A complete answer retypes each of the records below precisely and includes none of the pictures.

********

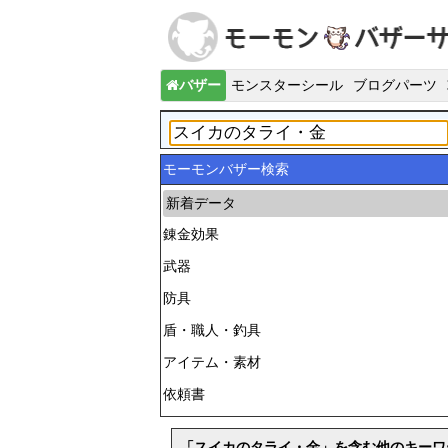
バザー
モンスターシール
ブログパーツ
モーモンバザー検索
新着データ
錬金効果
武器
防具
盾・職人・釣具
アイテム・素材
依頼書
「スイカのタライ・金」を含む他のキーワ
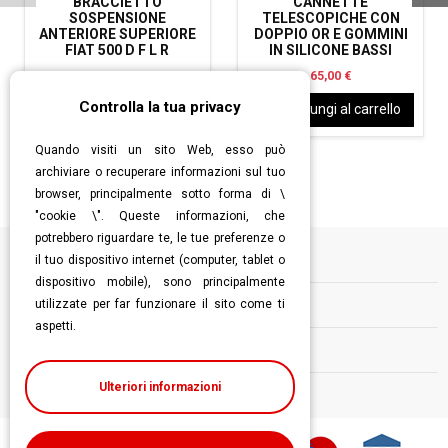
BRACCIETTO
CANNETTE
SOSPENSIONE
TELESCOPICHE CON
ANTERIORE SUPERIORE
DOPPIO OR E GOMMINI
FIAT 500 D F L R
IN SILICONE BASSI
26,00 €
65,00 €
Controlla la tua privacy
Aggiungi al carrello
Aggiungi al carrello
Quando visiti un sito Web, esso può
archiviare o recuperare informazioni sul tuo
browser, principalmente sotto forma di \
"cookie \". Queste informazioni, che
potrebbero riguardare te, le tue preferenze o
il tuo dispositivo internet (computer, tablet o
Informazioni
dispositivo mobile), sono principalmente
utilizzate per far funzionare il sito come ti
Contatti
aspetti.
Follow us
Ulteriori informazioni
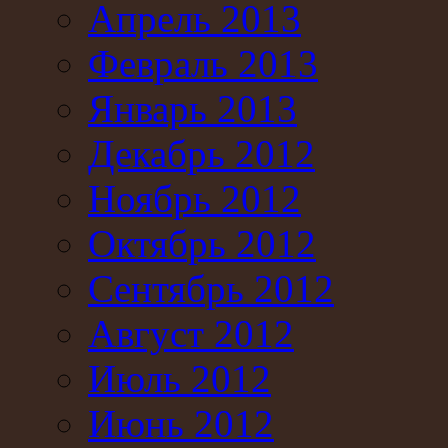
Апрель 2013
Февраль 2013
Январь 2013
Декабрь 2012
Ноябрь 2012
Октябрь 2012
Сентябрь 2012
Август 2012
Июль 2012
Июнь 2012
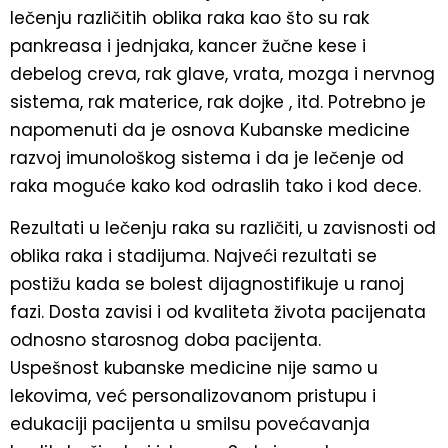
lečenju različitih oblika raka kao što su rak
pankreasa i jednjaka, kancer žučne kese i
debelog creva, rak glave, vrata, mozga i nervnog
sistema, rak materice, rak dojke , itd. Potrebno je
napomenuti da je osnova Kubanske medicine
razvoj imunološkog sistema i da je lečenje od
raka moguće kako kod odraslih tako i kod dece.
Rezultati u lečenju raka su različiti, u zavisnosti od
oblika raka i stadijuma. Najveći rezultati se
postižu kada se bolest dijagnostifikuje u ranoj
fazi. Dosta zavisi i od kvaliteta života pacijenata
odnosno starosnog doba pacijenta.
Uspešnost kubanske medicine nije samo u
lekovima, već personalizovanom pristupu i
edukaciji pacijenta u smilsu povećavanja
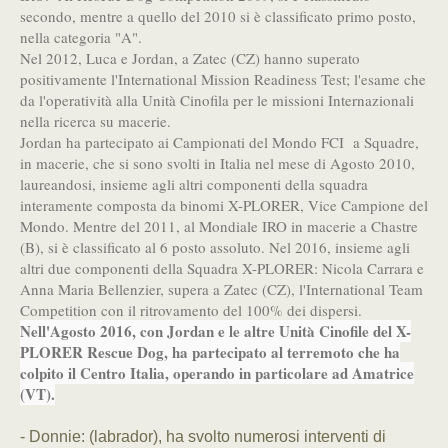
secondo, mentre a quello del 2010 si è classificato primo posto,
nella categoria "A".
Nel 2012, Luca e Jordan, a Zatec (CZ) hanno superato
positivamente l'International Mission Readiness Test; l'esame che
da l'operatività alla Unità Cinofila per le missioni Internazionali
nella ricerca su macerie.
Jordan ha partecipato ai Campionati del Mondo FCI a Squadre,
in macerie, che si sono svolti in Italia nel mese di Agosto 2010,
laureandosi, insieme agli altri componenti della squadra
interamente composta da binomi X-PLORER, Vice Campione del
Mondo. Mentre del 2011, al Mondiale IRO in macerie a Chastre
(B), si è classificato al 6 posto assoluto. Nel 2016, insieme agli
altri due componenti della Squadra X-PLORER: Nicola Carrara e
Anna Maria Bellenzier, supera a Zatec (CZ), l'International Team
Competition con il ritrovamento del 100% dei dispersi.
Nell'Agosto 2016, con Jordan e le altre Unità Cinofile del X-
PLORER Rescue Dog, ha partecipato al terremoto che ha
colpito il Centro Italia, operando in particolare ad Amatrice
(VT).
- Donnie: (labrador), ha svolto numerosi interventi di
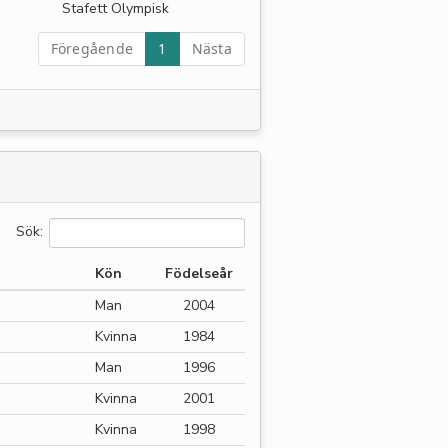
Stafett Olympisk
Föregående
1
Nästa
Sök:
Kön
Födelseår
Man
2004
Kvinna
1984
Man
1996
Kvinna
2001
Kvinna
1998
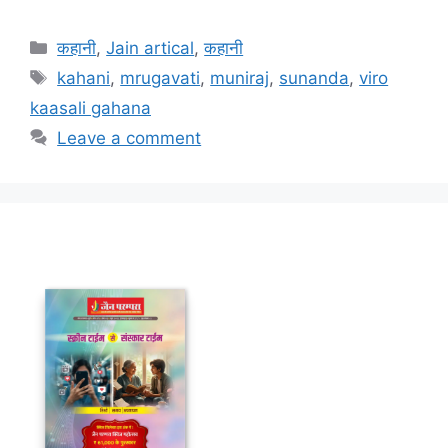
Categories
कहानी
,
Jain artical
,
कहानी
Tags
kahani
,
mrugavati
,
muniraj
,
sunanda
,
viro
kaasali gahana
Leave a comment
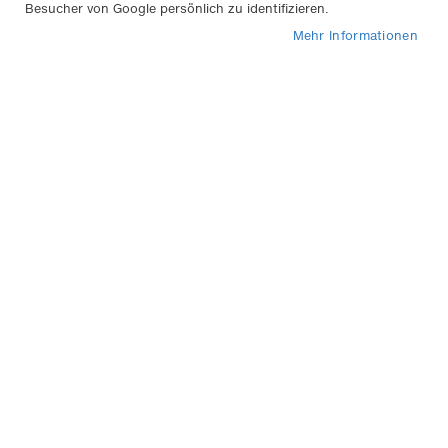
Besucher von Google persönlich zu identifizieren.
2
Artikel
Mehr Informationen
In
Sortieren nach
abs
Rei
Halogen Autolampe H7 -
Glühlampe 12V 55W Px26D,
H7, Karton
2,29 €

********

Result below:
バザー
モンスターシール
ブログパーツ
モーモンバザー検索
新着データ
錬金効果
武器
防具
盾・職人・釣具
アイテム・素材
依頼書
「スイカのタライ・金」を含む他のキーワ
BRACCIETTO
CANNETTE
SOSPENSIONE
TELESCOPICHE CON
ANTERIORE SUPERIORE
DOPPIO OR E GOMMINI
FIAT 500 D F L R
IN SILICONE BASSI
26,00 €
65,00 €
Controlla la tua privacy
Aggiungi al carrello
Aggiungi al carrello
Quando visiti un sito Web, esso può
archiviare o recuperare informazioni sul tuo
browser, principalmente sotto forma di \
"cookie \". Queste informazioni, che
potrebbero riguardare te, le tue preferenze o
il tuo dispositivo internet (computer, tablet o
Informazioni
dispositivo mobile), sono principalmente
utilizzate per far funzionare il sito come ti
Contatti
aspetti.
Follow us
Ulteriori informazioni
Апрель 2013
Февраль 2013
Январь 2013
Декабрь 2012
Ноябрь 2012
Октябрь 2012
Сентябрь 2012
Август 2012
Июль 2012
Июнь 2012
lečenju različitih oblika raka kao što su rak
pankreasa i jednjaka, kancer žučne kese i
debelog creva, rak glave, vrata, mozga i nervnog
sistema, rak materice, rak dojke , itd. Potrebno je
napomenuti da je osnova Kubanske medicine
razvoj imunološkog sistema i da je lečenje od
raka moguće kako kod odraslih tako i kod dece.
Rezultati u lečenju raka su različiti, u zavisnosti od
oblika raka i stadijuma. Najveći rezultati se
postižu kada se bolest dijagnostifikuje u ranoj
fazi. Dosta zavisi i od kvaliteta života pacijenata
odnosno starosnog doba pacijenta.
Uspešnost kubanske medicine nije samo u
lekovima, već personalizovanom pristupu i
edukaciji pacijenta u smilsu povećavanja
secondo, mentre a quello del 2010 si è classificato primo posto,
nella categoria "A".
Nel 2012, Luca e Jordan, a Zatec (CZ) hanno superato
positivamente l'International Mission Readiness Test; l'esame che
da l'operatività alla Unità Cinofila per le missioni Internazionali
nella ricerca su macerie.
Jordan ha partecipato ai Campionati del Mondo FCI a Squadre,
in macerie, che si sono svolti in Italia nel mese di Agosto 2010,
laureandosi, insieme agli altri componenti della squadra
interamente composta da binomi X-PLORER, Vice Campione del
Mondo. Mentre del 2011, al Mondiale IRO in macerie a Chastre
(B), si è classificato al 6 posto assoluto. Nel 2016, insieme agli
altri due componenti della Squadra X-PLORER: Nicola Carrara e
Anna Maria Bellenzier, supera a Zatec (CZ), l'International Team
Competition con il ritrovamento del 100% dei dispersi.
Nell'Agosto 2016, con Jordan e le altre Unità Cinofile del X-
PLORER Rescue Dog, ha partecipato al terremoto che ha
colpito il Centro Italia, operando in particolare ad Amatrice
(VT).
- Donnie: (labrador), ha svolto numerosi interventi di
Stafett Olympisk
Föregående
1
Nästa
Sök:
Kön
Födelseår
Man
2004
Kvinna
1984
Man
1996
Kvinna
2001
Kvinna
1998
Categories
कहानी
,
Jain artical
,
कहानी
Tags
kahani
,
mrugavati
,
muniraj
,
sunanda
,
viro
kaasali gahana
Leave a comment
Besucher von Google persönlich zu identifizieren.
2
Artikel
Mehr Informationen
In
Sortieren nach
abs
Rei
Halogen Autolampe H7 -
Glühlampe 12V 55W Px26D,
H7, Karton
2,29 €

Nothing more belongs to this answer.